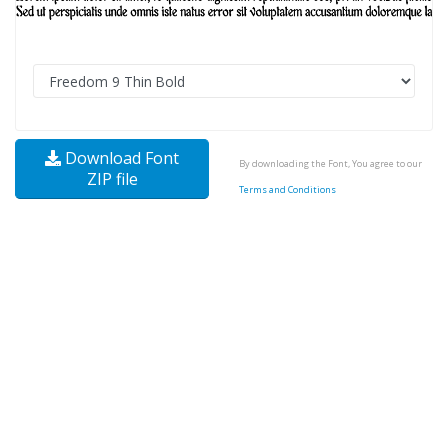
Download Font
By downloading the Font, You agree to our
ZIP file
Terms and Conditions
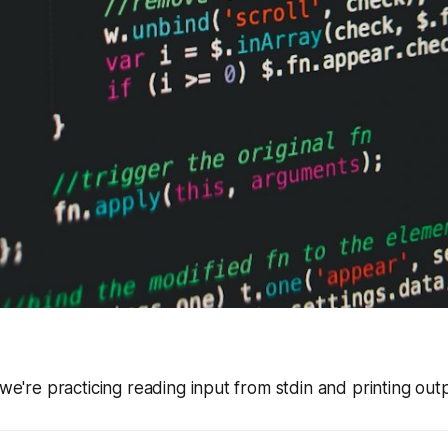
 we're practicing reading input from stdin and printing out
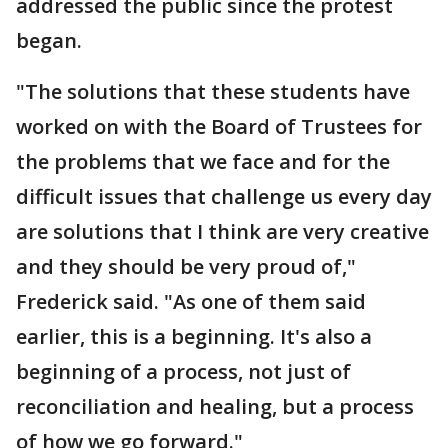
addressed the public since the protest
began.
"The solutions that these students have
worked on with the Board of Trustees for
the problems that we face and for the
difficult issues that challenge us every day
are solutions that I think are very creative
and they should be very proud of,"
Frederick said. "As one of them said
earlier, this is a beginning. It's also a
beginning of a process, not just of
reconciliation and healing, but a process
of how we go forward."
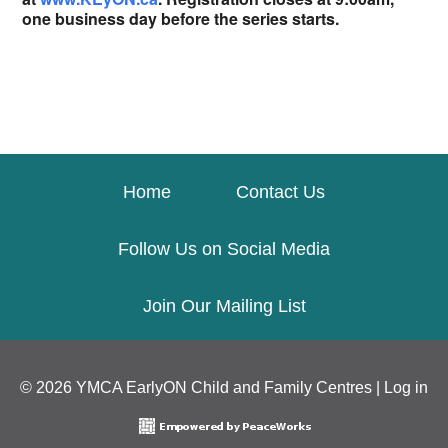
one business day before the series starts.
Home
Contact Us
Follow Us on Social Media
Join Our Mailing List
© 2026 YMCA EarlyON Child and Family Centres |
Log in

### What this task involves
Quote the text read from all of the items above word for word, and leave the pictures out of your answer.

### Answer to this exercise
Download Font
By downloading the Font, You agree to our
ZIP file
Terms and Conditions
 we're practicing reading input from stdin and printing out
addressed the public since the protest
began.
"The solutions that these students have
worked on with the Board of Trustees for
the problems that we face and for the
difficult issues that challenge us every day
are solutions that I think are very creative
and they should be very proud of,"
Frederick said. "As one of them said
earlier, this is a beginning. It's also a
beginning of a process, not just of
reconciliation and healing, but a process
of how we go forward."
one business day before the series starts.
Home
Contact Us
Follow Us on Social Media
Join Our Mailing List
© 2026 YMCA EarlyON Child and Family Centres |
Log in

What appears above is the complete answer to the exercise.